Quand l’État trahit ses Lions
Le Cameroun n’a pas seulement un problème de résultats sportifs.
Il a un problème de dirigeants. Et à la tête de ce naufrage organisé, un nom s’impose : Narcisse Mouelle Kombi, ministre des Sports et de l’Éducation physique.
Depuis des mois, sa gestion des Lions Indomptables ressemble à une caricature de mauvaise gouvernance. Mais cette fois, la coupe est pleine : les primes de match des joueurs ont disparu.
« Le traitement est en cours », se défendent les responsables du ministère.
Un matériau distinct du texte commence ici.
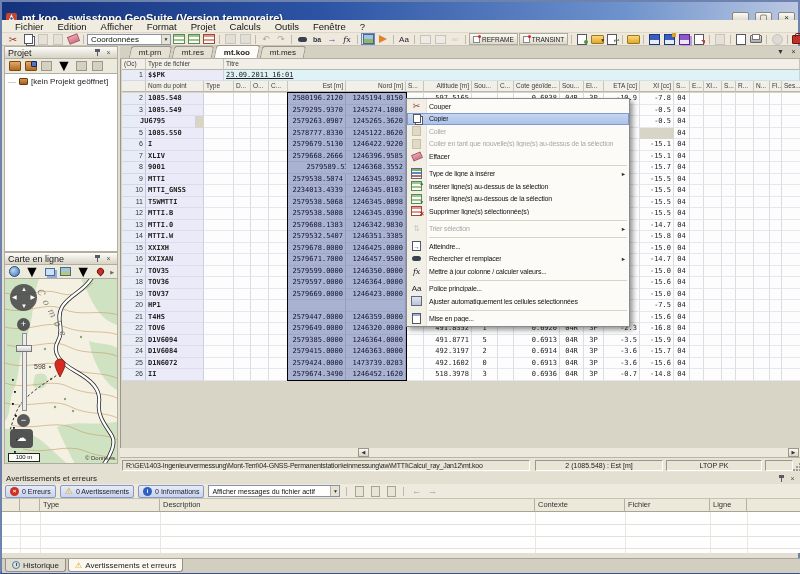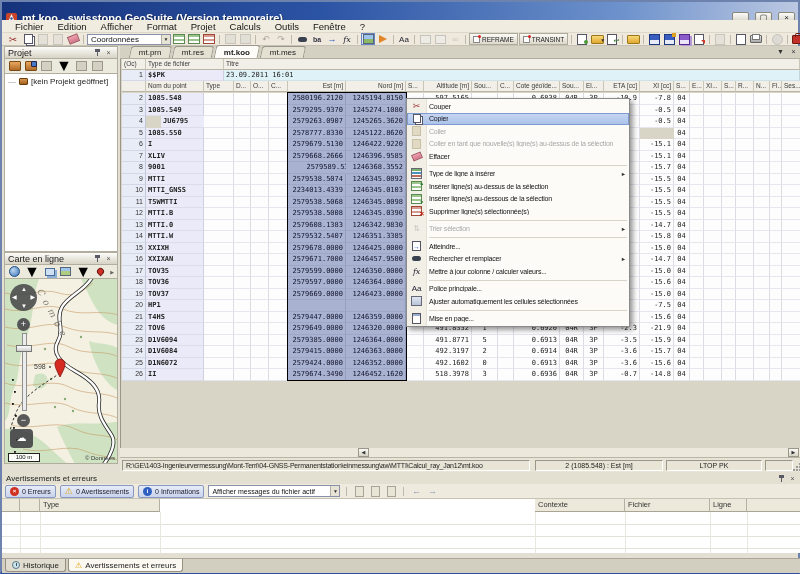--- a/index.html
+++ b/index.html
@@ -392,7 +392,7 @@
       <div class="gc c-h" style="left: 222px; top: 57px; width: 576px; height: 11px; line-height: 10px;">Titre</div>
       <div class="gc c-rn al-r" style="left: 120px; top: 68px; width: 24px; height: 11px; line-height: 10px;">1</div>
       <div class="gc c-nm mono" style="left: 144px; top: 68px; width: 78px; height: 11px; line-height: 10px;">$$PK</div>
-      <div class="gc c-cyan mono" style="left: 222px; top: 68px; width: 576px; height: 11px; line-height: 10px;">23.09.2011 16:01</div>
+      <div class="gc c-cyan mono" style="left: 222px; top: 68px; width: 576px; height: 11px; line-height: 10px; text-decoration: underline;">23.09.2011 16:01</div>
       <div class="gc c-h" style="left: 120px; top: 79px; width: 24px; height: 11px; line-height: 10px;"></div>
       <div class="gc c-h" style="left: 144px; top: 79px; width: 58px; height: 11px; line-height: 10px;">Nom du point</div>
       <div class="gc c-h" style="left: 202px; top: 79px; width: 30px; height: 11px; line-height: 10px;">Type</div>

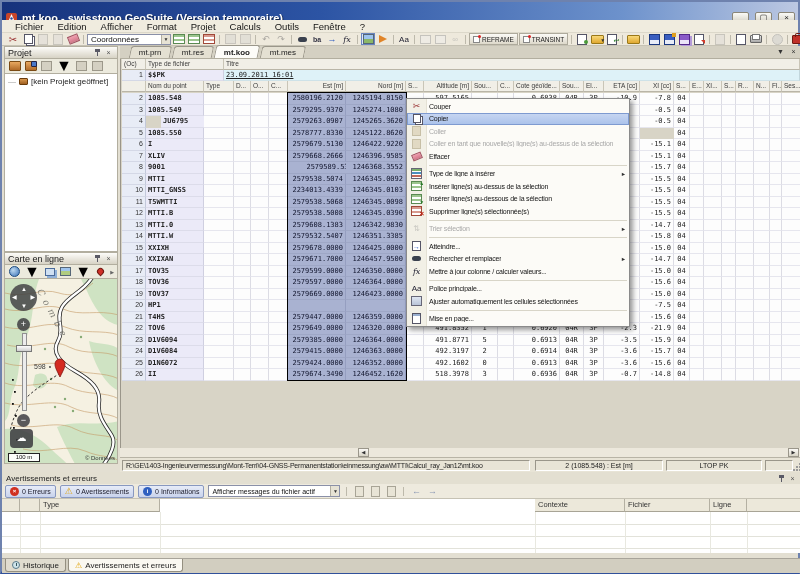--- a/index.html
+++ b/index.html
@@ -469,7 +469,7 @@
       <div class="gc " style="left: 768px; top: 102.5px; width: 12px; height: 11.5px; line-height: 10.5px;"></div>
       <div class="gc " style="left: 780px; top: 102.5px; width: 20px; height: 11.5px; line-height: 10.5px;"></div>
       <div class="gc c-rn al-r" style="left: 120px; top: 114px; width: 24px; height: 11.5px; line-height: 10.5px;">4</div>
-      <div class="gc c-nm mono" style="left: 159px; top: 114px; width: 58px; height: 11.5px; line-height: 10.5px;">JU6795</div>
+      <div class="gc c-nm mono" style="left: 136px; top: 114px; width: 58px; height: 11.5px; line-height: 10.5px;">JU6795</div>
       <div class="gc " style="left: 202px; top: 114px; width: 30px; height: 11.5px; line-height: 10.5px;"></div>
       <div class="gc " style="left: 232px; top: 114px; width: 17px; height: 11.5px; line-height: 10.5px;"></div>
       <div class="gc " style="left: 249px; top: 114px; width: 18px; height: 11.5px; line-height: 10.5px;"></div>

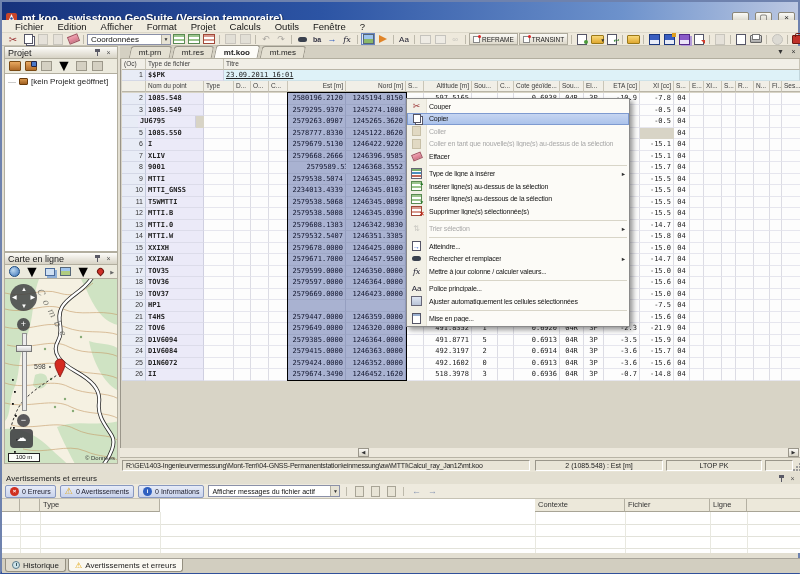--- a/index.html
+++ b/index.html
@@ -934,7 +934,7 @@
       <div class="gc mono al-c" style="left: 558px; top: 321px; width: 24px; height: 11.5px; line-height: 10.5px;">04R</div>
       <div class="gc mono al-c" style="left: 582px; top: 321px; width: 20px; height: 11.5px; line-height: 10.5px;">3P</div>
       <div class="gc mono al-r" style="left: 602px; top: 321px; width: 36px; height: 11.5px; line-height: 10.5px;">-2.3</div>
-      <div class="gc mono al-r" style="left: 638px; top: 321px; width: 34px; height: 11.5px; line-height: 10.5px;">-21.9</div>
+      <div class="gc mono al-r" style="left: 638px; top: 321px; width: 34px; height: 11.5px; line-height: 10.5px;">-16.8</div>
       <div class="gc mono al-c" style="left: 672px; top: 321px; width: 16px; height: 11.5px; line-height: 10.5px;">04</div>
       <div class="gc " style="left: 688px; top: 321px; width: 14px; height: 11.5px; line-height: 10.5px;"></div>
       <div class="gc " style="left: 702px; top: 321px; width: 18px; height: 11.5px; line-height: 10.5px;"></div>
Une phrase devenue le symbole de leur mépris.
Après le match nul contre l’Angola, les joueurs et le staff attendaient le versement de leurs primes, comme prévu par la réglementation.
Le Trésor public a débloqué les fonds. La Fecafoot a validé les budgets.
Mais deux semaines plus tard, personne n’a reçu un franc.
Le ministère, lui, garde le silence un silence lourd, coupable, indigne.
100 millions de FCFA envolés: la honte du Minsep
Les chiffres sont têtus. 26 joueurs, 24 encadreurs. Une prime de 2 millions FCFA par joueur pour un match nul, et le double pour le sélectionneur.
Total: près de 100 millions FCFA. Un montant précis, budgété, validé… et évaporé.
« L’argent a été utilisé à d’autres fins », confie une source interne au ministère.
Autrement dit, un détournement pur et simple.
Un hold-up institutionnel, en pleine préparation pour la Coupe du monde.
Pendant que les Lions transpirent, leurs dirigeants pillent.
Pendant que le peuple espère, le ministre encaisse.
Un ministre dépassé et déconnecté
Ce scandale n’est pas un accident: il est la conséquence directe d’un système pourri, entretenu par un ministre plus soucieux de sa communication que de ses responsabilités.
Depuis plus d’un an, Narcisse Mouelle Kombi a repris illégalement la gestion des Lions Indomptables, en violation des textes présidentiels de 2014.
Résultat: désordre, confusion, surfacturations et climat délétère.
« Ce n’est plus une gestion, c’est une prédation organisée », commente un cadre du ministère, écœuré.
Les missions se multiplient, les délégations gonflent, les hôtels se choisissent dans le luxe pendant que les joueurs attendent leurs primes et que les caisses se vident. La logique est simple: plus il y a d’opacité, plus il y a d’argent à détourner.
Un sabotage en règle des Lions Indomptables
Le sélectionneur Marc Brys attend lui aussi ses 2 millions FCFA.
Excédé, il aurait décidé de geler la publication de sa liste de joueurs tant que son dû ne lui est pas versé. Et il a raison: comment motiver des hommes qu’on humilie ? Comment espérer la victoire quand le propre ministère agit comme un saboteur?
La tanière est en colère. Les joueurs ne cachent plus leur mécontentement.
À Rabat, où débute le prochain regroupement, la tension promet d’être électrique. Car il ne s’agit plus seulement d’argent, mais de respect, de confiance et de dignité nationale.
Un symbole du mal camerounais
L’affaire Mouelle Kombi dépasse le cadre du sport. Elle incarne le mal camerounais dans toute sa crudité: le mensonge d’État, la corruption arrogante, et l’impunité des puissants. Chaque scandale de ce genre éloigne un peu plus le Cameroun de la performance, du mérite et de la fierté. Et chaque silence du pouvoir devient une complicité.
« Le Cameroun n’est pas pauvre, il est appauvri par l’incompétence. »
Une vérité qui résonne comme une gifle dans un pays où les héros sont maltraités pendant que les incompétents prospèrent.
Conclusion: assez de médiocrité
Narcisse Mouelle Kombi a trahi la confiance du peuple et des joueurs.
Sous sa gestion, le ministère des Sports est devenu un repaire de prédateurs, un sanctuaire de l’incompétence.
À ce stade, il ne s’agit plus d’une question sportive, mais d’une question morale et patriotique. Le Cameroun mérite mieux que ce ministre.
Les Lions Indomptables méritent mieux que ce mépris.
Et le peuple mérite des comptes. Car quand un ministre pille ceux qui défendent les couleurs nationales, il ne trahit pas une équipe: il trahit la nation entière.